▼

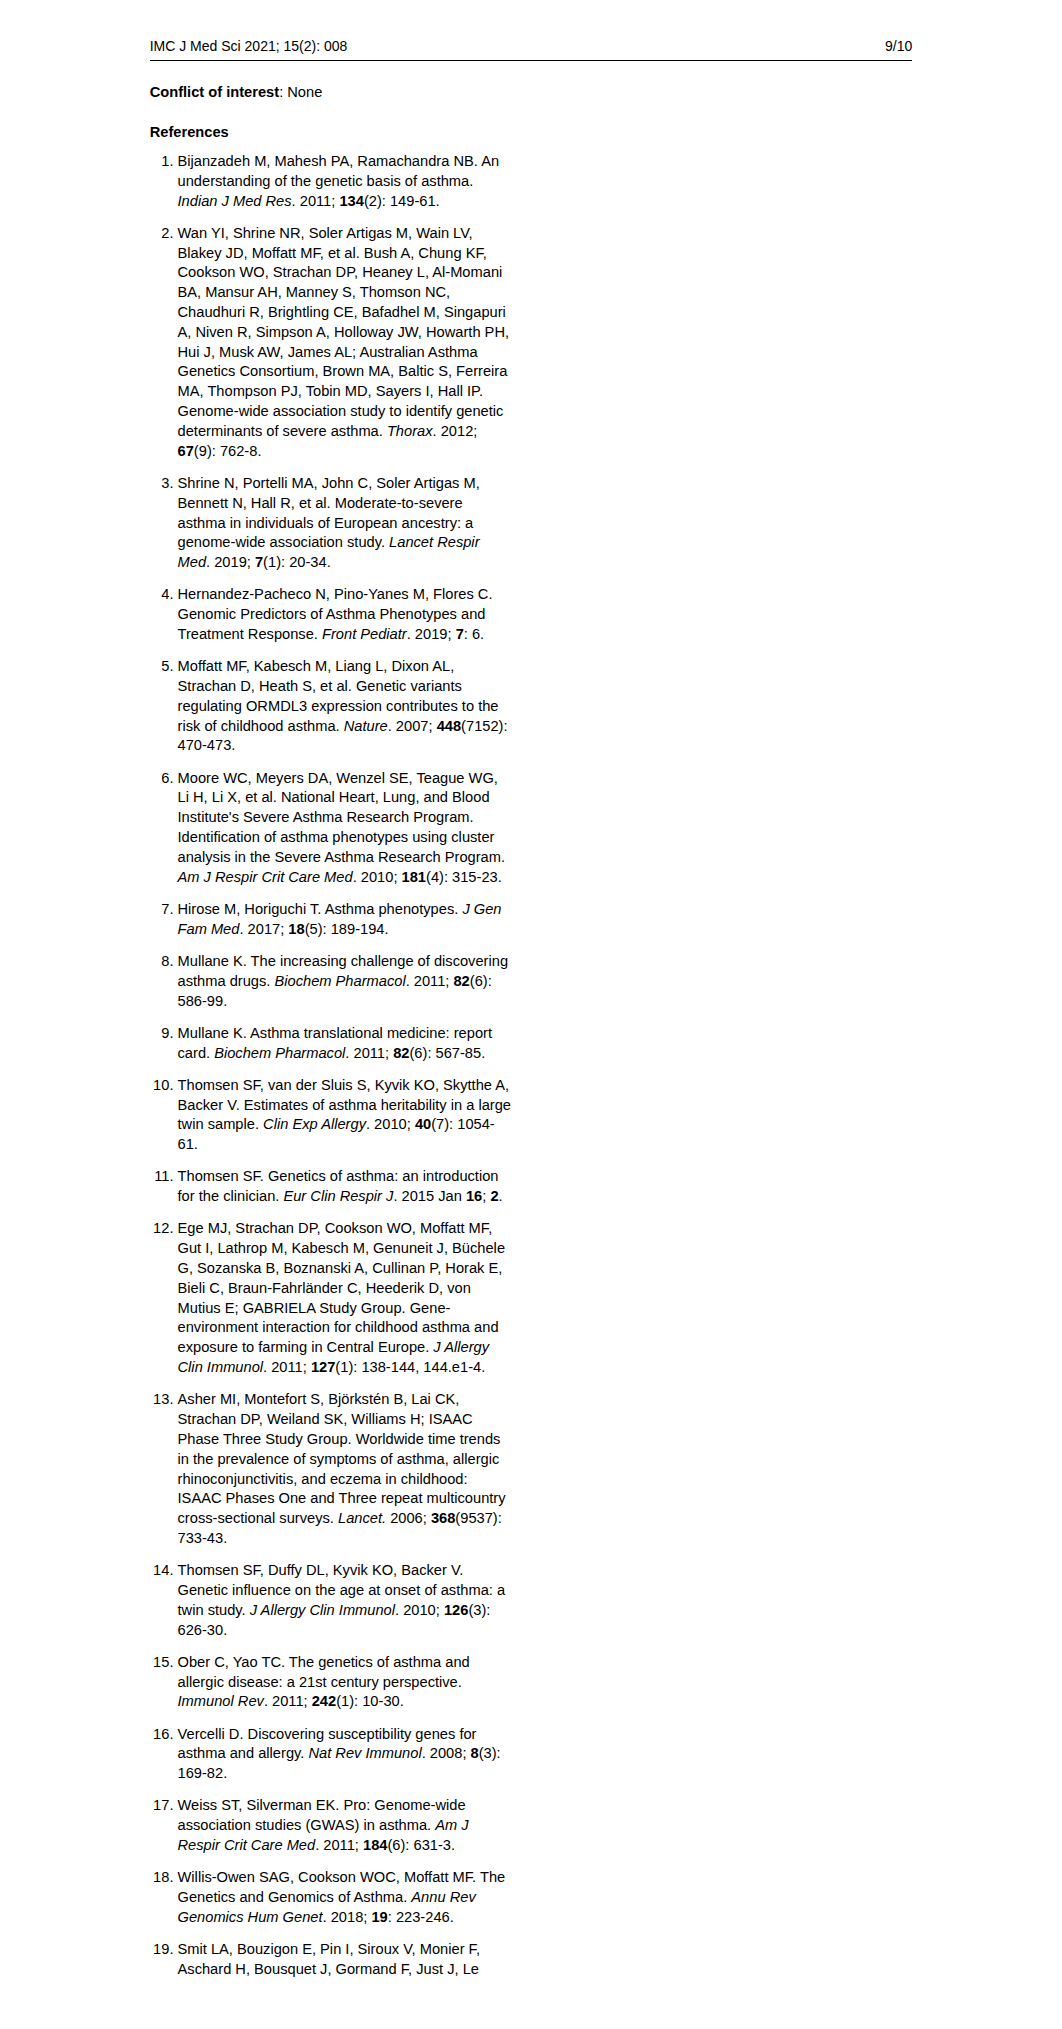IMC J Med Sci 2021; 15(2): 008 9/10
Conflict of interest: None
References
Bijanzadeh M, Mahesh PA, Ramachandra NB. An understanding of the genetic basis of asthma. Indian J Med Res. 2011; 134(2): 149-61.
Wan YI, Shrine NR, Soler Artigas M, Wain LV, Blakey JD, Moffatt MF, et al. Bush A, Chung KF, Cookson WO, Strachan DP, Heaney L, Al-Momani BA, Mansur AH, Manney S, Thomson NC, Chaudhuri R, Brightling CE, Bafadhel M, Singapuri A, Niven R, Simpson A, Holloway JW, Howarth PH, Hui J, Musk AW, James AL; Australian Asthma Genetics Consortium, Brown MA, Baltic S, Ferreira MA, Thompson PJ, Tobin MD, Sayers I, Hall IP. Genome-wide association study to identify genetic determinants of severe asthma. Thorax. 2012; 67(9): 762-8.
Shrine N, Portelli MA, John C, Soler Artigas M, Bennett N, Hall R, et al. Moderate-to-severe asthma in individuals of European ancestry: a genome-wide association study. Lancet Respir Med. 2019; 7(1): 20-34.
Hernandez-Pacheco N, Pino-Yanes M, Flores C. Genomic Predictors of Asthma Phenotypes and Treatment Response. Front Pediatr. 2019; 7: 6.
Moffatt MF, Kabesch M, Liang L, Dixon AL, Strachan D, Heath S, et al. Genetic variants regulating ORMDL3 expression contributes to the risk of childhood asthma. Nature. 2007; 448(7152): 470-473.
Moore WC, Meyers DA, Wenzel SE, Teague WG, Li H, Li X, et al. National Heart, Lung, and Blood Institute's Severe Asthma Research Program. Identification of asthma phenotypes using cluster analysis in the Severe Asthma Research Program. Am J Respir Crit Care Med. 2010; 181(4): 315-23.
Hirose M, Horiguchi T. Asthma phenotypes. J Gen Fam Med. 2017; 18(5): 189-194.
Mullane K. The increasing challenge of discovering asthma drugs. Biochem Pharmacol. 2011; 82(6): 586-99.
Mullane K. Asthma translational medicine: report card. Biochem Pharmacol. 2011; 82(6): 567-85.
Thomsen SF, van der Sluis S, Kyvik KO, Skytthe A, Backer V. Estimates of asthma heritability in a large twin sample. Clin Exp Allergy. 2010; 40(7): 1054-61.
Thomsen SF. Genetics of asthma: an introduction for the clinician. Eur Clin Respir J. 2015 Jan 16; 2.
Ege MJ, Strachan DP, Cookson WO, Moffatt MF, Gut I, Lathrop M, Kabesch M, Genuneit J, Büchele G, Sozanska B, Boznanski A, Cullinan P, Horak E, Bieli C, Braun-Fahrländer C, Heederik D, von Mutius E; GABRIELA Study Group. Gene-environment interaction for childhood asthma and exposure to farming in Central Europe. J Allergy Clin Immunol. 2011; 127(1): 138-144, 144.e1-4.
Asher MI, Montefort S, Björkstén B, Lai CK, Strachan DP, Weiland SK, Williams H; ISAAC Phase Three Study Group. Worldwide time trends in the prevalence of symptoms of asthma, allergic rhinoconjunctivitis, and eczema in childhood: ISAAC Phases One and Three repeat multicountry cross-sectional surveys. Lancet. 2006; 368(9537): 733-43.
Thomsen SF, Duffy DL, Kyvik KO, Backer V. Genetic influence on the age at onset of asthma: a twin study. J Allergy Clin Immunol. 2010; 126(3): 626-30.
Ober C, Yao TC. The genetics of asthma and allergic disease: a 21st century perspective. Immunol Rev. 2011; 242(1): 10-30.
Vercelli D. Discovering susceptibility genes for asthma and allergy. Nat Rev Immunol. 2008; 8(3): 169-82.
Weiss ST, Silverman EK. Pro: Genome-wide association studies (GWAS) in asthma. Am J Respir Crit Care Med. 2011; 184(6): 631-3.
Willis-Owen SAG, Cookson WOC, Moffatt MF. The Genetics and Genomics of Asthma. Annu Rev Genomics Hum Genet. 2018; 19: 223-246.
Smit LA, Bouzigon E, Pin I, Siroux V, Monier F, Aschard H, Bousquet J, Gormand F, Just J, Le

▲

*YOUR OBJECTIVE*
Search the records for the string "Biochem" and report each line that has it.

*WRITTEN RESPONSE*
Mullane K. The increasing challenge of discovering asthma drugs. Biochem Pharmacol. 2011; 82(6): 586-99.
Mullane K. Asthma translational medicine: report card. Biochem Pharmacol. 2011; 82(6): 567-85.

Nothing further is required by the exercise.